Download Human-g1k-v37-decoy.fasta __exclusive__ Online
The standard human_g1k_v37.fasta (from the 1000 Genomes Project) contains the primary chromosomal sequences (chr1-22, X, Y, M) and some unplaced contigs. However, it lacks decoy sequences.
Do not confuse this with hs37d5.fasta , which is the NCBI/Genome Reference Consortium version of hg19 with decoys. human-g1k-v37-decoy.fasta is the 1000 Genomes variant. They are compatible but not identical. download human-g1k-v37-decoy.fasta
There are two primary ways to obtain this file: directly from the GATK Resource Bundle (the most common method) or via FTP from the Broad Institute archives.
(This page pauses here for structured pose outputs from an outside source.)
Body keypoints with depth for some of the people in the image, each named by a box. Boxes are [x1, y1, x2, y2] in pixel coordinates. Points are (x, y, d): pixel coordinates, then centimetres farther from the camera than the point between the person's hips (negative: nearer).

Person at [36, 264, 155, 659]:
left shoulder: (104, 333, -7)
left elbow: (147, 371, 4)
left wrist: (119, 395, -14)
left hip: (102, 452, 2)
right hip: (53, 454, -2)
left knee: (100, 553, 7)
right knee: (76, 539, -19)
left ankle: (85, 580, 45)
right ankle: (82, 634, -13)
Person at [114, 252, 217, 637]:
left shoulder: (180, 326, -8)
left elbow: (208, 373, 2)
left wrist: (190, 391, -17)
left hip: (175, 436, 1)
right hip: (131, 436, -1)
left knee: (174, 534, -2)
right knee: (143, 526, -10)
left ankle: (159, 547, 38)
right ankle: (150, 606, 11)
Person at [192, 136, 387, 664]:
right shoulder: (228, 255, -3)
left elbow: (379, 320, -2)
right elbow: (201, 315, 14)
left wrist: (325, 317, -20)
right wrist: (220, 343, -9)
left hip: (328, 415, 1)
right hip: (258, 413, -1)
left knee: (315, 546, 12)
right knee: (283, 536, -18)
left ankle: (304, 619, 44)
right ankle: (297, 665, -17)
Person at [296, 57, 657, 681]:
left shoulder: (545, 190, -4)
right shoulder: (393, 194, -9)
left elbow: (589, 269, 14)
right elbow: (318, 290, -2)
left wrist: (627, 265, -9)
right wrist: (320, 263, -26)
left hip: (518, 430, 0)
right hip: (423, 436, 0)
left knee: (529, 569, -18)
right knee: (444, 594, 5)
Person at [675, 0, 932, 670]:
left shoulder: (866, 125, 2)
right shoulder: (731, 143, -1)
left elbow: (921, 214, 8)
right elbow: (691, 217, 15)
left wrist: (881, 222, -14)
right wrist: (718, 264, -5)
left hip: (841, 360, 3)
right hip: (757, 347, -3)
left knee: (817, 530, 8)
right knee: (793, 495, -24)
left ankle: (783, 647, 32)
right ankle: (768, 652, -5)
The standard human_g1k_v37
By using human-g1k-v37-decoy.fasta , you drastically reduce false positive SNP and indel calls. human-g1k-v37-decoy
Whether you are setting up a pipeline for whole-genome sequencing, configuring a GATK Best Practices workflow, or trying to reproduce legacy data, you will likely need this specific file. This article provides a deep dive into what this file is, why the "decoy" sequences matter, and a step-by-step guide on how to download human_g1k_v37_decoy.fasta safely and efficiently.
As of 2025, the original 1000 Genomes FTP site is deprecated, but mirrors remain active. Here are the to download this file.
~3.2–3.3 Gb (slightly larger than GRCh37’s ~3.1 Gb due to decoys).